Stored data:
•••
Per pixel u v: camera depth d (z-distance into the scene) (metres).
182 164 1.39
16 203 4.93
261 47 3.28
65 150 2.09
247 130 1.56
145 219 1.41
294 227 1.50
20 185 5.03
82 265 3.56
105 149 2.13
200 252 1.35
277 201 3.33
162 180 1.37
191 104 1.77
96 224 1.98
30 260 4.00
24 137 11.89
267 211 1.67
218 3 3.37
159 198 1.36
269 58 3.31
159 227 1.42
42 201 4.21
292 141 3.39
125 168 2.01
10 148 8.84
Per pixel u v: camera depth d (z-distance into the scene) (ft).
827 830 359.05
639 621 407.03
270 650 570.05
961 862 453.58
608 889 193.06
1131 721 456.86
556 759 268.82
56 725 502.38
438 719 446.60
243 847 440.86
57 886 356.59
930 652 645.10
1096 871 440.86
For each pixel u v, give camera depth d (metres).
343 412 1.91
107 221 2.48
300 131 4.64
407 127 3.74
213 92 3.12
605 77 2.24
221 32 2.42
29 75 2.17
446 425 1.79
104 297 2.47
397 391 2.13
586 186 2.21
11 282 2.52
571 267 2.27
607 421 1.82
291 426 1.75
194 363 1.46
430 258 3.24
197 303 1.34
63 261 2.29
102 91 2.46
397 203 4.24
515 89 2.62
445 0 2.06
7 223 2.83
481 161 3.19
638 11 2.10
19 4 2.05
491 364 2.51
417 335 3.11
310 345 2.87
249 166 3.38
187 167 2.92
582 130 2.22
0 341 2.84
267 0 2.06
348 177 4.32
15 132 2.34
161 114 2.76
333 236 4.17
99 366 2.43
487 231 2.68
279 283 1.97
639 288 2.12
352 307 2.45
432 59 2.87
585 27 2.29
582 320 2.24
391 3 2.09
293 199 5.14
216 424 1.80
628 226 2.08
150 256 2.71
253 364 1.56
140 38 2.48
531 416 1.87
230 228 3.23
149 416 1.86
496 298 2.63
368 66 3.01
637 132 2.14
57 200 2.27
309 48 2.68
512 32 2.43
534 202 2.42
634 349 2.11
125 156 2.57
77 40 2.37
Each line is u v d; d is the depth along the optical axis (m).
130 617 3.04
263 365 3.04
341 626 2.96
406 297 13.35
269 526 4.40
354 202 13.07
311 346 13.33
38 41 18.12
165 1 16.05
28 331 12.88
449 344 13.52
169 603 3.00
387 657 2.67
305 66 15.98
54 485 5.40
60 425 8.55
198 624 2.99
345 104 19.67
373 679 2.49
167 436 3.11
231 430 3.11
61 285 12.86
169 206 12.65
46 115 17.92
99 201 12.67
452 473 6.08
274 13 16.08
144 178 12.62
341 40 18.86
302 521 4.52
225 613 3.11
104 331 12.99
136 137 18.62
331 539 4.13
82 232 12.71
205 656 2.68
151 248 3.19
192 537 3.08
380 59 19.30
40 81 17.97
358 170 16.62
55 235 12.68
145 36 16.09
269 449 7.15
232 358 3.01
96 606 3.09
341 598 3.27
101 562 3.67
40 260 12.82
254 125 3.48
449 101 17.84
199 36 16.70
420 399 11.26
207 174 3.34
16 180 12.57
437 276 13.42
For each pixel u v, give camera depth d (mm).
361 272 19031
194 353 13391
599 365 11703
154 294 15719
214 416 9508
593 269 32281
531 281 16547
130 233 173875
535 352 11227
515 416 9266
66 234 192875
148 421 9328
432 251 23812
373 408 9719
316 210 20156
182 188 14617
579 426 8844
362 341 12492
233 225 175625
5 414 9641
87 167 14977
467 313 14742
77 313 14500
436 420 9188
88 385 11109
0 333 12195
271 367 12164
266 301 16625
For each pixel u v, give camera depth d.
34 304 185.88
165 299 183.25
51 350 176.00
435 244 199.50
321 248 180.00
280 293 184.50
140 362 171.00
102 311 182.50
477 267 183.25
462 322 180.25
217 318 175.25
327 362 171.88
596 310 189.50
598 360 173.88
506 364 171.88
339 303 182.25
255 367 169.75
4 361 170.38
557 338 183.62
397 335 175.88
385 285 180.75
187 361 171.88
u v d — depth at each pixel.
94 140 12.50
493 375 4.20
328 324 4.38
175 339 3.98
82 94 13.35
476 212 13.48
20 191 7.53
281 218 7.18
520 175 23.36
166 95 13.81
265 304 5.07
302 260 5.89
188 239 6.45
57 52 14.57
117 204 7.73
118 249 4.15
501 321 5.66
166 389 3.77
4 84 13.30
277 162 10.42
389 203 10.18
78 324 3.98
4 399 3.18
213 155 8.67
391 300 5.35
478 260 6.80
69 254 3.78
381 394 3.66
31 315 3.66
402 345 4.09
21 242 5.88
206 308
•••
EXERCISE DETAILS
Without any alteration, repeat each entry shown above.

RESULT OF THIS TASK
Per pixel u v: camera depth d (z-distance into the scene) (metres).
182 164 1.39
16 203 4.93
261 47 3.28
65 150 2.09
247 130 1.56
145 219 1.41
294 227 1.50
20 185 5.03
82 265 3.56
105 149 2.13
200 252 1.35
277 201 3.33
162 180 1.37
191 104 1.77
96 224 1.98
30 260 4.00
24 137 11.89
267 211 1.67
218 3 3.37
159 198 1.36
269 58 3.31
159 227 1.42
42 201 4.21
292 141 3.39
125 168 2.01
10 148 8.84
Per pixel u v: camera depth d (z-distance into the scene) (ft).
827 830 359.05
639 621 407.03
270 650 570.05
961 862 453.58
608 889 193.06
1131 721 456.86
556 759 268.82
56 725 502.38
438 719 446.60
243 847 440.86
57 886 356.59
930 652 645.10
1096 871 440.86
For each pixel u v, give camera depth d (metres).
343 412 1.91
107 221 2.48
300 131 4.64
407 127 3.74
213 92 3.12
605 77 2.24
221 32 2.42
29 75 2.17
446 425 1.79
104 297 2.47
397 391 2.13
586 186 2.21
11 282 2.52
571 267 2.27
607 421 1.82
291 426 1.75
194 363 1.46
430 258 3.24
197 303 1.34
63 261 2.29
102 91 2.46
397 203 4.24
515 89 2.62
445 0 2.06
7 223 2.83
481 161 3.19
638 11 2.10
19 4 2.05
491 364 2.51
417 335 3.11
310 345 2.87
249 166 3.38
187 167 2.92
582 130 2.22
0 341 2.84
267 0 2.06
348 177 4.32
15 132 2.34
161 114 2.76
333 236 4.17
99 366 2.43
487 231 2.68
279 283 1.97
639 288 2.12
352 307 2.45
432 59 2.87
585 27 2.29
582 320 2.24
391 3 2.09
293 199 5.14
216 424 1.80
628 226 2.08
150 256 2.71
253 364 1.56
140 38 2.48
531 416 1.87
230 228 3.23
149 416 1.86
496 298 2.63
368 66 3.01
637 132 2.14
57 200 2.27
309 48 2.68
512 32 2.43
534 202 2.42
634 349 2.11
125 156 2.57
77 40 2.37
Each line is u v d; d is the depth along the optical axis (m).
130 617 3.04
263 365 3.04
341 626 2.96
406 297 13.35
269 526 4.40
354 202 13.07
311 346 13.33
38 41 18.12
165 1 16.05
28 331 12.88
449 344 13.52
169 603 3.00
387 657 2.67
305 66 15.98
54 485 5.40
60 425 8.55
198 624 2.99
345 104 19.67
373 679 2.49
167 436 3.11
231 430 3.11
61 285 12.86
169 206 12.65
46 115 17.92
99 201 12.67
452 473 6.08
274 13 16.08
144 178 12.62
341 40 18.86
302 521 4.52
225 613 3.11
104 331 12.99
136 137 18.62
331 539 4.13
82 232 12.71
205 656 2.68
151 248 3.19
192 537 3.08
380 59 19.30
40 81 17.97
358 170 16.62
55 235 12.68
145 36 16.09
269 449 7.15
232 358 3.01
96 606 3.09
341 598 3.27
101 562 3.67
40 260 12.82
254 125 3.48
449 101 17.84
199 36 16.70
420 399 11.26
207 174 3.34
16 180 12.57
437 276 13.42
For each pixel u v, give camera depth d (mm).
361 272 19031
194 353 13391
599 365 11703
154 294 15719
214 416 9508
593 269 32281
531 281 16547
130 233 173875
535 352 11227
515 416 9266
66 234 192875
148 421 9328
432 251 23812
373 408 9719
316 210 20156
182 188 14617
579 426 8844
362 341 12492
233 225 175625
5 414 9641
87 167 14977
467 313 14742
77 313 14500
436 420 9188
88 385 11109
0 333 12195
271 367 12164
266 301 16625
For each pixel u v, give camera depth d.
34 304 185.88
165 299 183.25
51 350 176.00
435 244 199.50
321 248 180.00
280 293 184.50
140 362 171.00
102 311 182.50
477 267 183.25
462 322 180.25
217 318 175.25
327 362 171.88
596 310 189.50
598 360 173.88
506 364 171.88
339 303 182.25
255 367 169.75
4 361 170.38
557 338 183.62
397 335 175.88
385 285 180.75
187 361 171.88
u v d — depth at each pixel.
94 140 12.50
493 375 4.20
328 324 4.38
175 339 3.98
82 94 13.35
476 212 13.48
20 191 7.53
281 218 7.18
520 175 23.36
166 95 13.81
265 304 5.07
302 260 5.89
188 239 6.45
57 52 14.57
117 204 7.73
118 249 4.15
501 321 5.66
166 389 3.77
4 84 13.30
277 162 10.42
389 203 10.18
78 324 3.98
4 399 3.18
213 155 8.67
391 300 5.35
478 260 6.80
69 254 3.78
381 394 3.66
31 315 3.66
402 345 4.09
21 242 5.88
206 308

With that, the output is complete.